Instructor’s Teaching Experience
Besides being a “joy” to read, Smith’s essay provides students with a somewhat challenging non-fiction form in its winding exploration of the distinctions between pleasure and joy. Drawing on personal experience and cultural touchpoints, Smith makes a philosophical distinction accessible (though some students express frustration with her non-linear style. In general when teaching non-fiction, students may feel at a loss for how to “interpret” the writing, as they have told me in class that they feel there is less room for ambiguity when a writer is “just telling us their thoughts on a topic.” Finding moments of ambiguity or contradiction to close read in class together can remedy this, but I often find imitation and in-class creative activities are more productive to help students understand the form and stakes of creative non-fiction writing.

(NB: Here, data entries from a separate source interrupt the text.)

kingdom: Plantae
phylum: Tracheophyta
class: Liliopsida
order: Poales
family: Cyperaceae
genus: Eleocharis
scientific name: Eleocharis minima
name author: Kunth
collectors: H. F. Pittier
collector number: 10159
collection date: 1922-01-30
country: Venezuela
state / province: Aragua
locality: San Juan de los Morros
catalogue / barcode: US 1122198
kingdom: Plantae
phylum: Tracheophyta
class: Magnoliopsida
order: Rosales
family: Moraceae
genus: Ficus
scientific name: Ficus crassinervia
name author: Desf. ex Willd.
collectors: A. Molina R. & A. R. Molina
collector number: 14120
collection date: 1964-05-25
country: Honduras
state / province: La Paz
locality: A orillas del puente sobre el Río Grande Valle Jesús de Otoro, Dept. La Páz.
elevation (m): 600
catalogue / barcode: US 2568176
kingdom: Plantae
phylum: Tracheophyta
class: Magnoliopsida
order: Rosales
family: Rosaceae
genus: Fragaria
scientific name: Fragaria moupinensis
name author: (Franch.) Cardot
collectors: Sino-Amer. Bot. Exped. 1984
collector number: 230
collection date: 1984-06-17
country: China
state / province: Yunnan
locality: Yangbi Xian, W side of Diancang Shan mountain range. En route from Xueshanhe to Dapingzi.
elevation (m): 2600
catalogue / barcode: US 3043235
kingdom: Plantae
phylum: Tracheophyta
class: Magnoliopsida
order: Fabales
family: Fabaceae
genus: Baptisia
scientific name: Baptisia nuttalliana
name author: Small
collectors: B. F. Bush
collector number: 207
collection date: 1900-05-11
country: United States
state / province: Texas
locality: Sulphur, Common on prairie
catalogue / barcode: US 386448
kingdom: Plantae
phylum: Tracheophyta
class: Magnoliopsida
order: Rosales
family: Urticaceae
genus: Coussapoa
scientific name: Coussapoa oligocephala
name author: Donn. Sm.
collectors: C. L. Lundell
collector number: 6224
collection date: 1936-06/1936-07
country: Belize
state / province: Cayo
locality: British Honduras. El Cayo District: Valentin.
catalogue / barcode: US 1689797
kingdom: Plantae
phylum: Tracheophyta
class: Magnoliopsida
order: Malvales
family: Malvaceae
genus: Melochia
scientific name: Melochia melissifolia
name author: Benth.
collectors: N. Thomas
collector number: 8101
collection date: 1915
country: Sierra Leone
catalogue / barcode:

Based on student’s initial understanding of the essay, I may map out Smith’s distinction between “joy” and “pleasure” on the board, crowdsourcing students’ impressions of what she “means” by each emotion. Whether at the beginning of discussion on the text or when focusing on her nightclub scene, I find it helpful to play the music videos for both “Smells Like Teen Spirit” and “Can I Kick It?” in order to familiarize ourselves with the music Smith references. Discussing why these two songs might evoke the feeling of joy Smith describes is a good first step after that, before allowing in-class time for students to come up with their own remix pairing two songs of their own choosing that provide an unsuspectingly joyful mashup. After they have chosen their songs, ask students to free write for 5-10 minutes about specific elements of the songs that pair well together, despite their divergent styles, content, genres, etc. Open discussion once again for students to share a few examples and their reflection on their choices, playing clips of the pairing before they explain.